SharePoint forms are pretty simple things. You define columns in a list and the ListFormWebPart will spit out a data entry form for all the fields, complete with the contract you created for each field (mandatory, html enabled, drop down list vs. checkboxes, etc.). This is great but it does have its limitations, namely two things you can do fairly easily with regular ASP.NET forms.
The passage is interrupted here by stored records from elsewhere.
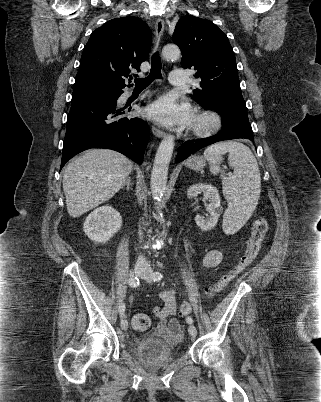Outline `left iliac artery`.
<instances>
[{"instance_id": "44dca946", "label": "left iliac artery", "mask_w": 321, "mask_h": 402, "mask_svg": "<svg viewBox=\"0 0 321 402\" xmlns=\"http://www.w3.org/2000/svg\"><path fill=\"white\" fill-rule=\"evenodd\" d=\"M163 278L162 274L159 272H155L153 273V280L154 281H160ZM188 324H192L193 323V319L191 317H187L186 319Z\"/></svg>"}]
</instances>
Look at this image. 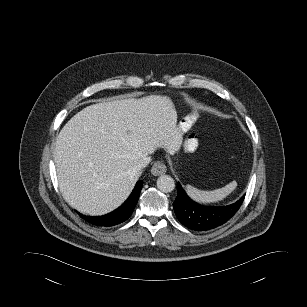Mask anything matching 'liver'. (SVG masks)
<instances>
[{"instance_id": "obj_1", "label": "liver", "mask_w": 307, "mask_h": 307, "mask_svg": "<svg viewBox=\"0 0 307 307\" xmlns=\"http://www.w3.org/2000/svg\"><path fill=\"white\" fill-rule=\"evenodd\" d=\"M183 131L169 97L152 95L88 106L60 131L54 149L65 201L89 215H104L130 195L138 161L164 148L179 151Z\"/></svg>"}]
</instances>
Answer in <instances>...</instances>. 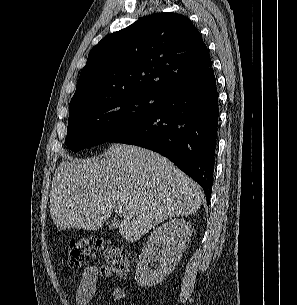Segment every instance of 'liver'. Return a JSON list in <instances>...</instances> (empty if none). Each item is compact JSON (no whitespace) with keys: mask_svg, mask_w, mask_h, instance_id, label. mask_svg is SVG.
I'll use <instances>...</instances> for the list:
<instances>
[{"mask_svg":"<svg viewBox=\"0 0 297 305\" xmlns=\"http://www.w3.org/2000/svg\"><path fill=\"white\" fill-rule=\"evenodd\" d=\"M201 202L198 184L167 158L125 144L112 145L101 159L61 162L50 190L58 229L97 230L122 206L119 232L128 241L168 218L195 214Z\"/></svg>","mask_w":297,"mask_h":305,"instance_id":"6515ba94","label":"liver"}]
</instances>
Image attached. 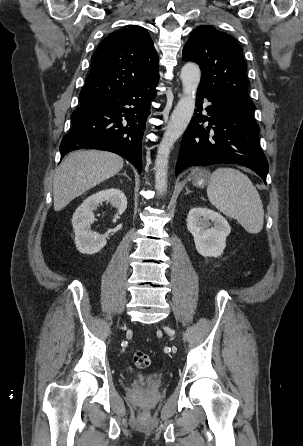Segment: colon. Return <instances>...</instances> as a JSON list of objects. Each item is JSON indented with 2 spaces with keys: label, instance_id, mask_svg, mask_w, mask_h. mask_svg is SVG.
Wrapping results in <instances>:
<instances>
[{
  "label": "colon",
  "instance_id": "obj_1",
  "mask_svg": "<svg viewBox=\"0 0 303 446\" xmlns=\"http://www.w3.org/2000/svg\"><path fill=\"white\" fill-rule=\"evenodd\" d=\"M133 363L138 369H146L151 364L149 355L143 351H136L133 354Z\"/></svg>",
  "mask_w": 303,
  "mask_h": 446
}]
</instances>
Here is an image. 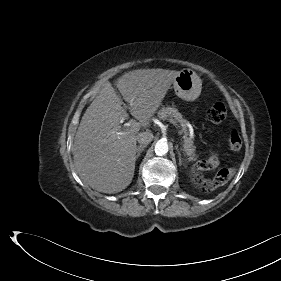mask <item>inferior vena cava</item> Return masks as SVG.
Returning a JSON list of instances; mask_svg holds the SVG:
<instances>
[{
	"mask_svg": "<svg viewBox=\"0 0 281 281\" xmlns=\"http://www.w3.org/2000/svg\"><path fill=\"white\" fill-rule=\"evenodd\" d=\"M153 137L151 131L140 132L137 135V141L140 145L146 146L153 140Z\"/></svg>",
	"mask_w": 281,
	"mask_h": 281,
	"instance_id": "1",
	"label": "inferior vena cava"
}]
</instances>
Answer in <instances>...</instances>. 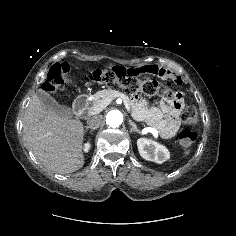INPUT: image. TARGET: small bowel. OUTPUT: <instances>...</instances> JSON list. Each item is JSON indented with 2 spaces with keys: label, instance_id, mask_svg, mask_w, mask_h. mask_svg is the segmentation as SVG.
Here are the masks:
<instances>
[{
  "label": "small bowel",
  "instance_id": "obj_1",
  "mask_svg": "<svg viewBox=\"0 0 236 236\" xmlns=\"http://www.w3.org/2000/svg\"><path fill=\"white\" fill-rule=\"evenodd\" d=\"M117 72L122 77L130 79H151L155 75L179 83V79L175 78L169 71L154 66H128L122 64L118 67ZM182 108V101L166 102L163 101L159 108L148 107L144 102L139 101L136 104L135 115L146 121L148 124L158 130L164 138L175 136L179 128V114Z\"/></svg>",
  "mask_w": 236,
  "mask_h": 236
}]
</instances>
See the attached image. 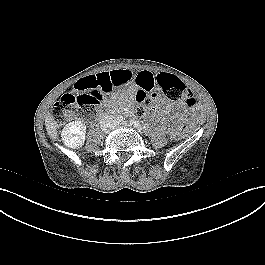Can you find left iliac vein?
<instances>
[{"label":"left iliac vein","mask_w":265,"mask_h":265,"mask_svg":"<svg viewBox=\"0 0 265 265\" xmlns=\"http://www.w3.org/2000/svg\"><path fill=\"white\" fill-rule=\"evenodd\" d=\"M121 125H123V126H129V123H128L127 121H123V122L121 123Z\"/></svg>","instance_id":"1"}]
</instances>
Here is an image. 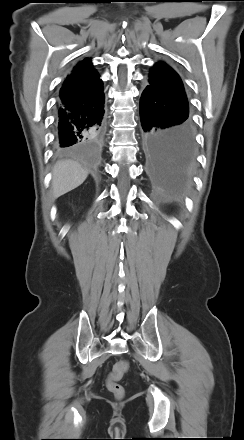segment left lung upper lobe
<instances>
[{"instance_id": "obj_1", "label": "left lung upper lobe", "mask_w": 244, "mask_h": 440, "mask_svg": "<svg viewBox=\"0 0 244 440\" xmlns=\"http://www.w3.org/2000/svg\"><path fill=\"white\" fill-rule=\"evenodd\" d=\"M150 86L175 105L189 110L187 97L179 75L166 63L158 62L149 73Z\"/></svg>"}]
</instances>
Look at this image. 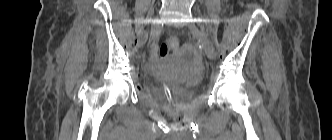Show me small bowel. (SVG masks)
<instances>
[{"label":"small bowel","instance_id":"obj_1","mask_svg":"<svg viewBox=\"0 0 332 140\" xmlns=\"http://www.w3.org/2000/svg\"><path fill=\"white\" fill-rule=\"evenodd\" d=\"M152 49H153L152 51L154 52V51H155V46H153V48H152Z\"/></svg>","mask_w":332,"mask_h":140}]
</instances>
The first is the idea of a conditional mandatory field (or mandatory conditional if you prefer). Suppose you want the user to enter a Company name but only if they check a checkbox on the form first. This is handled by a simple event handler (CheckChanged on the checkbox) in the Web Form. However there's no interface in SharePoint to hook into the ListFormWebPart part this way (well, none that I know of). So you either define the field as mandatory or not. The alternative is that you build yourself an ASP.NET form in a custom webpart (or use SmartPart with a User Control) and do the coding yourself and then write the results out to your SharePoint list but now you're in development land rather than configuration land and it's expensive.
The second is filtering interdependant lists. There have been a few posts I've seen on this. Probably the best one I've seen is this one by Patrick Tisseghem in this blog. Suppose you have one list (Country) that needs to filter another (Province/State) which needs to filter yet another (City). Typical scenario. You don't want to show the list of every city to someone to pick from. You might also have a business condition where you don't want to present lists of information to some users based on some condition that's outside the scope of your SharePoint environment (say a corporate directory of who reports to whom). Anyways, again it's a fairly simple thing to do with regular ASP.NET by hooking into a change event on the list and rebinding the data to the lookup. Patrick's blog is a great tip however it does demand that you know the Guid for the list and runtime things like that to make it work. If you're trying to bake a solution into something like a SCHEMA.XML for a list you usually end up running into dead ends (see my frustration with not being able to define Lookup fields in the list definition for more on this).
Guids are a big part of SharePoint. Every site, every web, and every list has a guid to identify it. The trouble with guids is that they're only defined at runtime, meaning you either need to suck it out using CAML (which I think I've seen done by some posts by Ian Morrish before) do drop an albeit small but custom-written-none-the-less web part onto a page to get what you need. And to tie in with the "don't touch the system files in SharePoint or you'll be unsupported" thing that has reared it's head recently, you won't be able to do this very well with stock lists or admin pages.
Looking at the ListFormWebPart (and the other classes in the Microsoft.SharePoint.WebPartPages namespace) it may be possible to override the GetData and the RenderWebPart methods to do something funky before it hits the page. Anyways, if anyone has some interesting ideas to solving these it would be good to hear about them. It may only be that custom solutions (Web Parts) is what you need to do here but that's sometimes overkill. I'll post whatever results I find with discussions with others as we come up with them. Cheers!